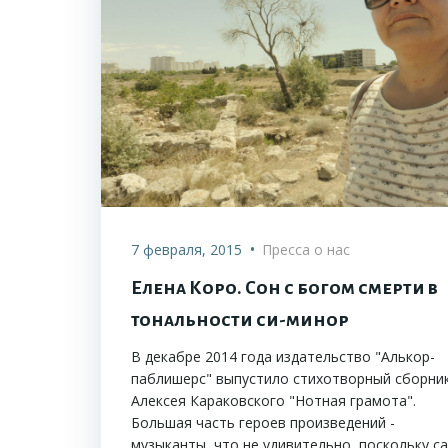
•
7 февраля, 2015
Пресса о нас
Елена Коро. Сон с богом смерти в
тональности си-минор
В декабре 2014 года издательство "Алькор-
паблишерс" выпустило стихотворный сборни
Алексея Караковского "Нотная грамота".
Большая часть героев произведений -
музыканты, что не удивительно, поскольку с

______

Write out again the text read from the records, unchanged and line for line, leaving the pictures out.

Worked solution
•
7 февраля, 2015
Пресса о нас
Елена Коро. Сон с богом смерти в
тональности си-минор
В декабре 2014 года издательство "Алькор-
паблишерс" выпустило стихотворный сборни
Алексея Караковского "Нотная грамота".
Большая часть героев произведений -
музыканты, что не удивительно, поскольку с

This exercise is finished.